The blockades have impacted the state’s fragile economy. According to estimates, every day that this highway remains closed costs the state over Rs 10 crore. More than 600 trucks carrying commodities, consumer goods and petroleum products enter Manipur through this highway everyday. This is in addition to over 200 buses and 400 private vehicles that ply this highway daily. For all practical purposes, the only alternative to reach the state is flying into state capital Imphal.

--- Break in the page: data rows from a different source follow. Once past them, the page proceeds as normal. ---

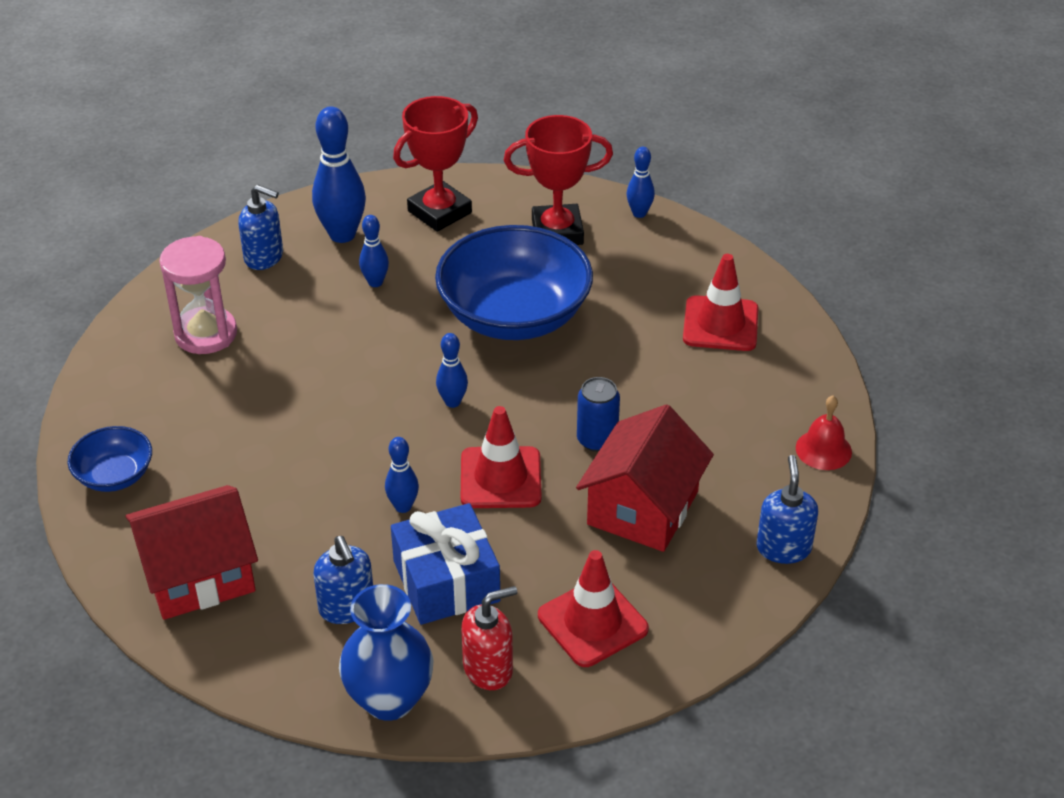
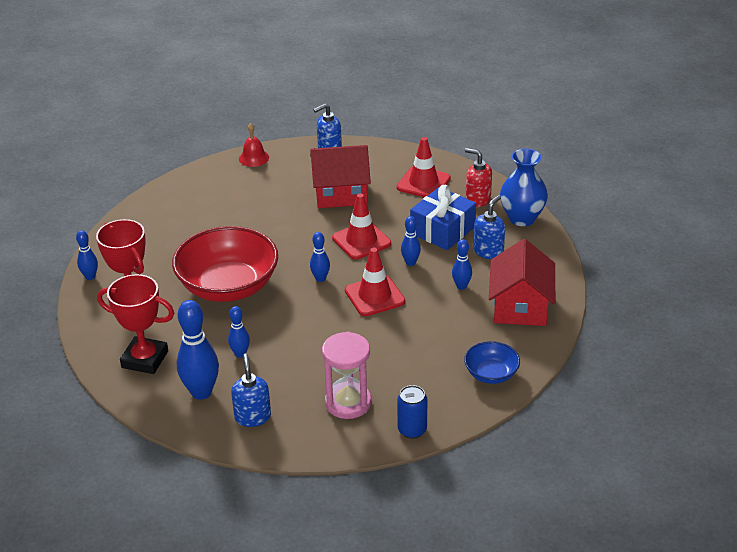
camera: 120 degrees left, 5 degrees down
red house [125,485,258,620] -> red house turned 60 degrees clockwise [489,239,555,326]
blue bowl [435,225,593,340] -> red bowl [172,226,278,302]
blue can [577,377,620,452] -> blue can moved to [397,385,427,439]
red traffic cone [683,254,759,351] -> red traffic cone moved to [345,248,405,316]
none -> blue bowling pin [452,239,472,290]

Though bandhs and blockades are very frequent in Manipur—there were 110 bandhs and 234 economic blockades throughout the state between 2004 and 2007, the accumulated loss of which was Rs 1,320 crore (nearly 40 per cent of the state budget of 2006-07)—it is the frequent disruptions of NH 39 that hurts the state and its people the most. Over the past 15 years, this highway has been blockaded six times on average every year, and each blockade lasted an average of five days. Unofficial estimates put the loss suffered by Manipur due to these blockades at Rs 300 crore a year.

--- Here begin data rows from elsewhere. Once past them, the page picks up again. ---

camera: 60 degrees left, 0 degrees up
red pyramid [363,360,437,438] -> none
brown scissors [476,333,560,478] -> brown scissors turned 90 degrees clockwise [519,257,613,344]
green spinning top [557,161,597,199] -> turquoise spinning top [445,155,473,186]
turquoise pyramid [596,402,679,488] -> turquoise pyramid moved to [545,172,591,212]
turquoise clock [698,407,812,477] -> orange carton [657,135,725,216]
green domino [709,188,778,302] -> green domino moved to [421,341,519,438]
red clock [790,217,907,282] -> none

The continuing blockade for over a month now has already cost the state’s economy a crushing Rs 400 crore, estimate some research students at the Manipur University’s commerce department. Manipur’s per capita income (Rs 17,950 per annum in 2005-06) stood reduced by 11.8 per cent in 2005-06 and 9.9 per cent in 2006-07 due to bandhs and blockades in those years. The figure has only gone up since.

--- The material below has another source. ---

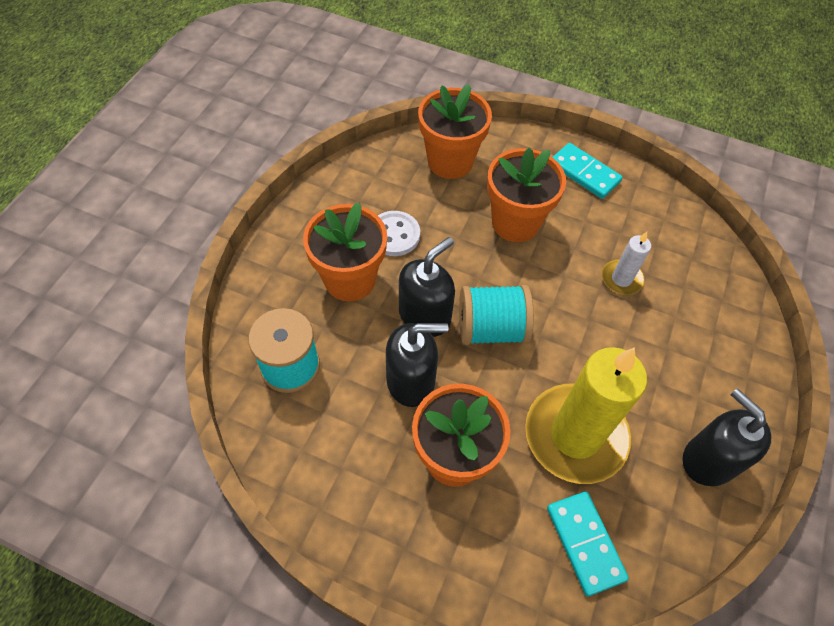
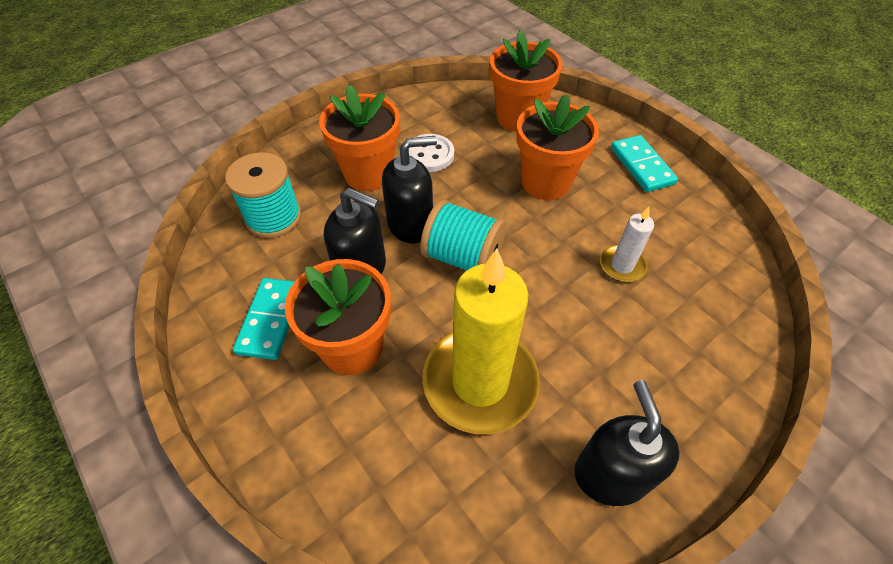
camera: 30 degrees right, 5 degrees down
turquoise domino [547,491,629,597] -> turquoise domino moved to [233,278,295,360]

It would only be logical for a state that’s so crucially dependent on this highway to keep it open, with the help of security forces if necessary. But New Delhi’s intentions have been suspect. “New Delhi has only been sensitive to the sentiments of the Nagas, and has always prevented Manipur from taking resolute action against groups that block this lifeline,” a senior leader of the opposition Manipur People’s Party (MPP) says. This was evident this time too. The state cabinet resolved to take the help of the Army and para-military forces to escort trucks and buses along the highway, but New Delhi didn’t permit this, fearing that use of force to break the blockade would anger Nagas, especially the NSCN, with which the Union Government has been engaged in a protracted negotiation to end the decades-long insurgency in the state that has cost over 25,000 lives since Independence.
But if New Delhi has not sanctioned resolute action, successive governments in Manipur are also to blame for the hardships that Manipuris have been suffering due to this lifeline snapping so often. Two other highways—NH 53 and NH 150—also connect Manipur through Silchar in Assam and Mizoram respectively. But the condition of these two roads is pathetic—not fit for heavy vehicles. Despite funds being sanctioned by New Delhi, precious little has been done to develop these highways as alternate routes.
No other state in the country has faced such a crisis. All because a highway that’s the state’s lifeline remains blockaded by a group of people. And no one outside Manipur seems to care. “Imagine any other city, say Delhi or Mumbai, being made to suffer like Imphal is suffering now. Imagine what the Government would do if all roads to Delhi or Mumbai or Kolkata are blocked for weeks at a stretch. The Army would have been deployed and the roads cleared overnight. But Manipuris are made to suffer like this,” laments Th Sithlou, a teacher at Manipur University.